*TASK INSTRUCTIONS:* Could the data below be retyped exactly, without its pictures?

*PROVIDED INFORMATION:*
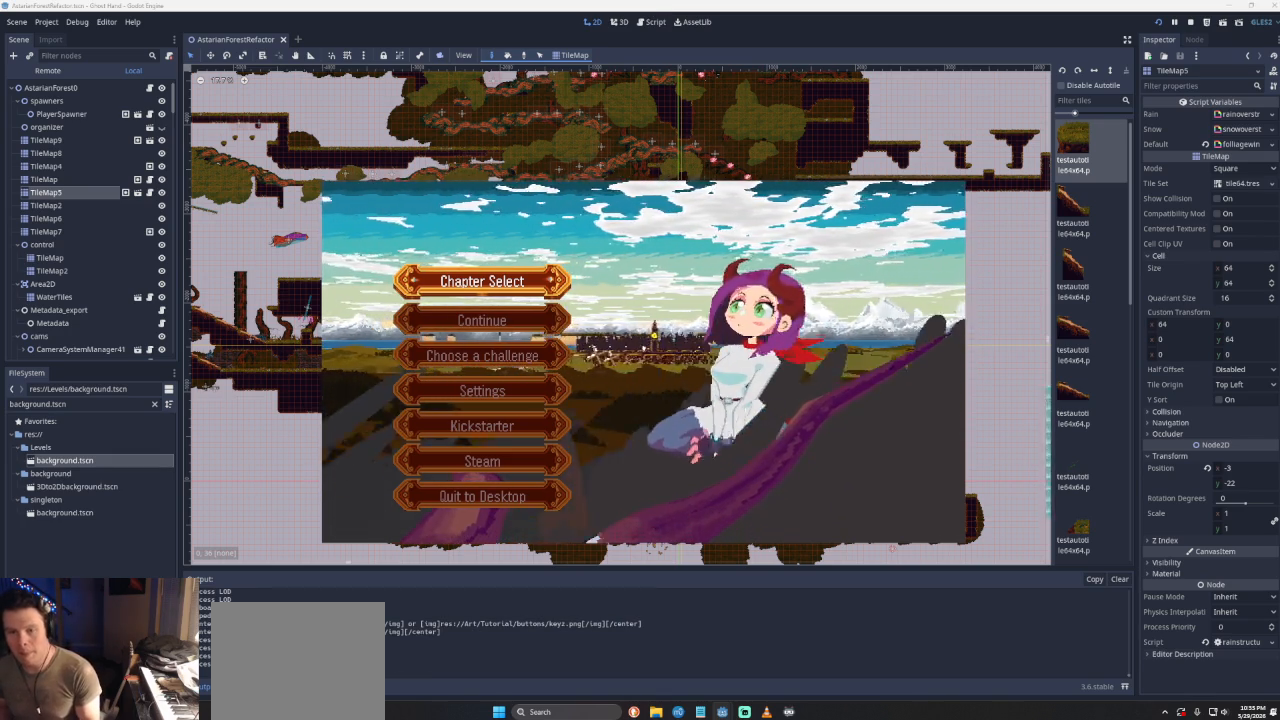
{"buttons": [], "left_stick": "center", "events": [[67, "DPAD_DOWN", "up"], [267, "DPAD_UP", "down"], [400, "DPAD_UP", "up"]]}
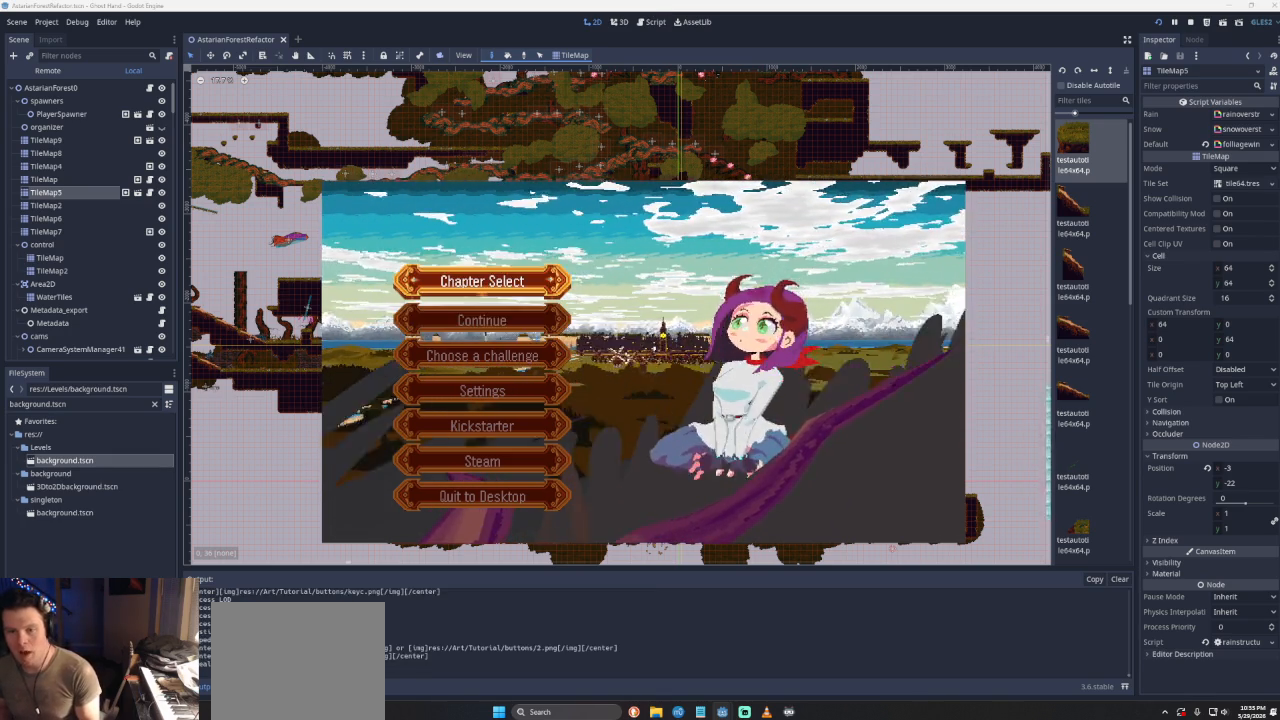
{"buttons": [], "left_stick": "center", "events": []}
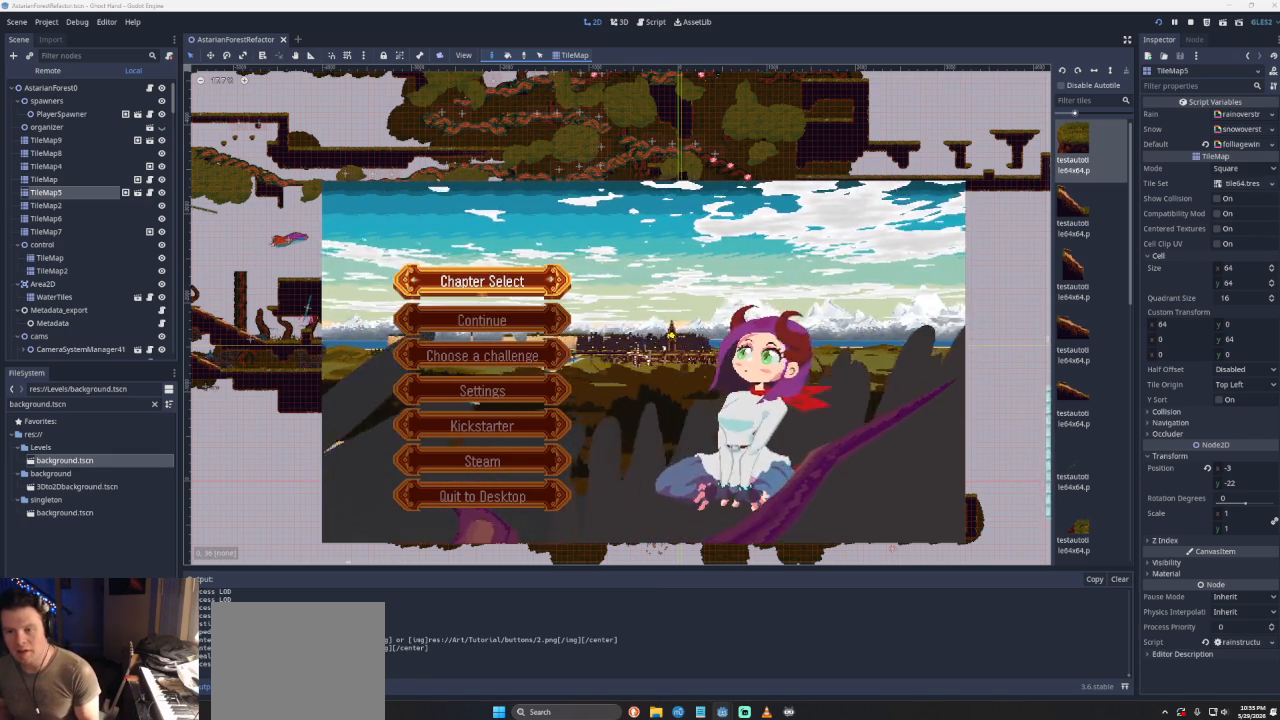
{"buttons": [], "left_stick": "center", "events": [[400, "DPAD_DOWN", "down"], [500, "DPAD_DOWN", "up"]]}
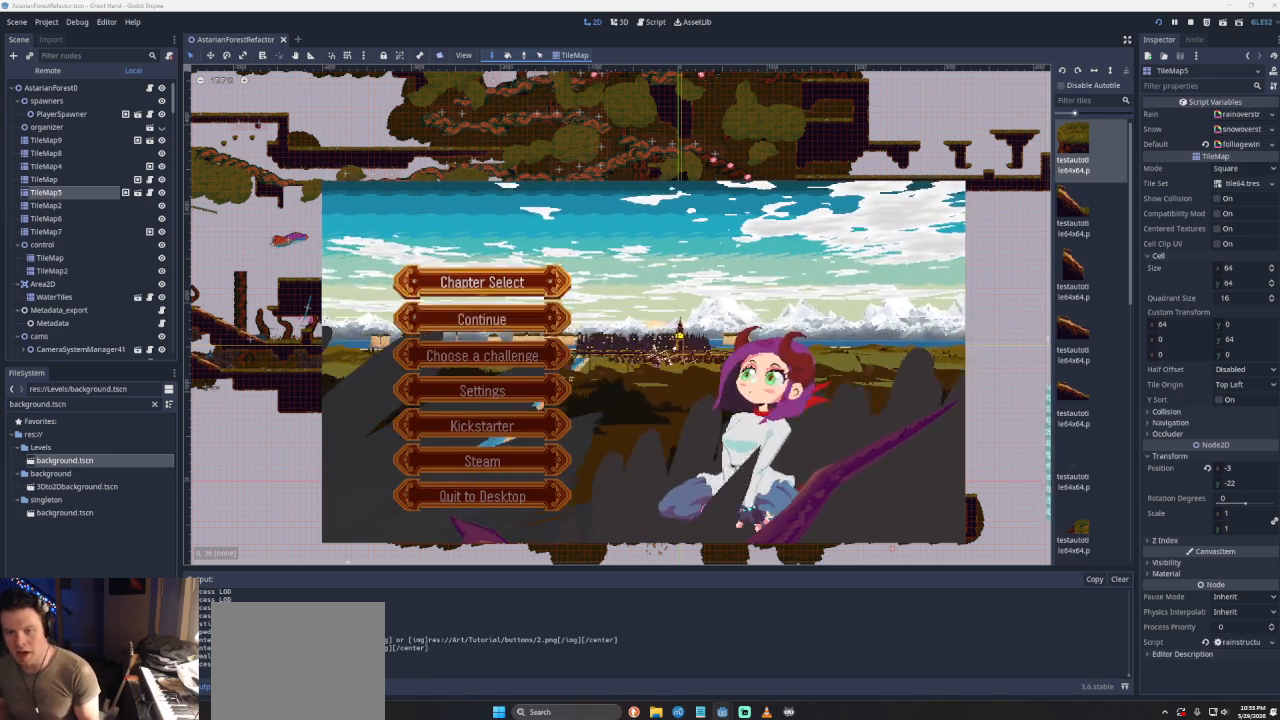
{"buttons": [], "left_stick": "center", "events": [[167, "DPAD_UP", "down"], [267, "DPAD_UP", "up"]]}
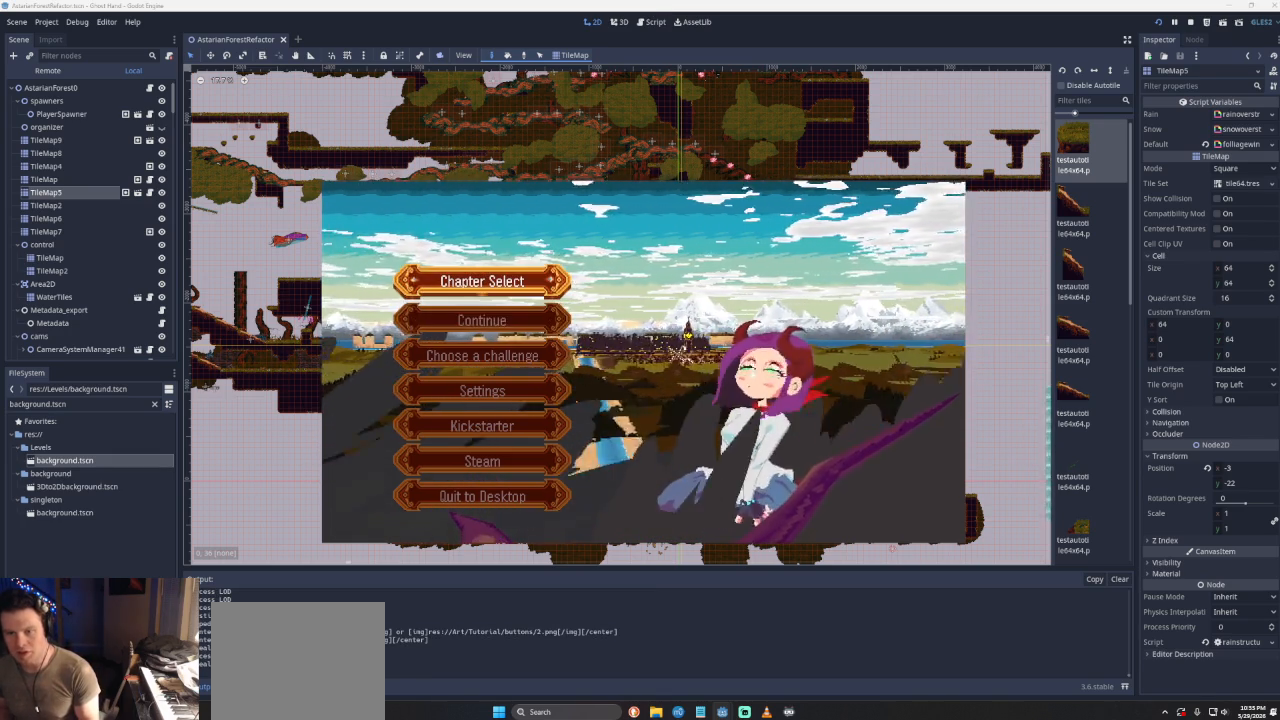
{"buttons": [], "left_stick": "center", "events": []}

*RESPONSE BOX:*
{"buttons": [], "left_stick": "center", "events": [[67, "DPAD_DOWN", "up"], [267, "DPAD_UP", "down"], [400, "DPAD_UP", "up"]]}
{"buttons": [], "left_stick": "center", "events": []}
{"buttons": [], "left_stick": "center", "events": [[400, "DPAD_DOWN", "down"], [500, "DPAD_DOWN", "up"]]}
{"buttons": [], "left_stick": "center", "events": [[167, "DPAD_UP", "down"], [267, "DPAD_UP", "up"]]}
{"buttons": [], "left_stick": "center", "events": []}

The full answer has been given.